A friend posted a short essay asserting that a memoir isn’t really an autobiography. Her real point was that you shouldn’t expect accuracy from a memoir. Nabokov also made this point, revising Speak, Memory after his sisters complained about certain “facts.” (“We were too in Nice,” they complained.) Reviewers often complain that memoirs are “unreliable,” that other evidence contradicts them. But life happens in real time. No one sees things the same way.

19 January 2014

One morning I visited a close friend of longstanding who’s being treated for a serious illness. It took a toll on him, from which he’s gradually recovering. Observing that his life has become more bounded, he said he wanted to find things to do that fit this new reality. (Almost a year later, I’m happy to report that he’s back on the circuit. Habits of a lifetime are hard to break.) Weaving, which I’ve done for several years, is an example of what he meant. I understood—many of the things I do are essentially domestic arts. (My character is phlegmatic, although leavened with sanguinity. This—the temperaments—is yet another means of characterizing our species, the third I’ve mentioned here. I wrote a sonnet about mine in “The Barn Partitas,” mocking my tendency to wait passively and contemplate life more than live it. This is true and not true, of course—a phlegmatic temperament tolerates contemplation more readily than other types, producing insights that are mixed with a healthy dose of blankness. Yet there’s something crocodile-like about my type, springing into action when inspiration finally strikes.)

Collected data entries
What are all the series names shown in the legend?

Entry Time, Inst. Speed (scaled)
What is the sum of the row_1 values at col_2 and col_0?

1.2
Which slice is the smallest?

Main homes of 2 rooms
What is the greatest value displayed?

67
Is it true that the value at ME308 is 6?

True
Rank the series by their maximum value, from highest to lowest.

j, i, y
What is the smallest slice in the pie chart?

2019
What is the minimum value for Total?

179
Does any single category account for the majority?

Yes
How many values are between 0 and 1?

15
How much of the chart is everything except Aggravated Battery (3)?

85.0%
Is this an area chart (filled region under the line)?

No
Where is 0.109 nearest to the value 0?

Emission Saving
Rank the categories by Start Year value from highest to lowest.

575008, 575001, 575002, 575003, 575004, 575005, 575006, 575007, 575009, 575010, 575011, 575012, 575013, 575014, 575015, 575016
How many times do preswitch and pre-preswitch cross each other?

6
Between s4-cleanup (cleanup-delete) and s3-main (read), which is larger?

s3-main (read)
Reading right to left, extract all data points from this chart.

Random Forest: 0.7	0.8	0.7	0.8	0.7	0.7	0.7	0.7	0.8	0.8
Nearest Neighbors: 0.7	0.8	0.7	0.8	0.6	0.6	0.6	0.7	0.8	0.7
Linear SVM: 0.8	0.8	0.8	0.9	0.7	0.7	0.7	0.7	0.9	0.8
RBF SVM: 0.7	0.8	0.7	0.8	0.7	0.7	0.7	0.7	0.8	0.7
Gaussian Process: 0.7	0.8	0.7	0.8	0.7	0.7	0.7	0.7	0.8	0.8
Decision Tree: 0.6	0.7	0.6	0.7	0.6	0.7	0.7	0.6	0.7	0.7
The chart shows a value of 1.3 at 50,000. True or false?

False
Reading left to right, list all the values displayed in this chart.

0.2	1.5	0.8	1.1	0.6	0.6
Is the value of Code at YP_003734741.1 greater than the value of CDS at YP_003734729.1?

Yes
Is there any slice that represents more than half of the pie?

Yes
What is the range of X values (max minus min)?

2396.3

_TASKS FOR THIS EXERCISE_.
a: In the memoir essay, which book did Nabokov revise after his sisters complained about certain "facts"?
b: Print the memoir essay's text from "A friend posted" to "the same way.".

_PROBLEM SOLUTIONS_.
a: Speak, Memory

b:
A friend posted a short essay asserting that a memoir isn’t really an autobiography. Her real point was that you shouldn’t expect accuracy from a memoir. Nabokov also made this point, revising Speak, Memory after his sisters complained about certain “facts.” (“We were too in Nice,” they complained.) Reviewers often complain that memoirs are “unreliable,” that other evidence contradicts them. But life happens in real time. No one sees things the same way.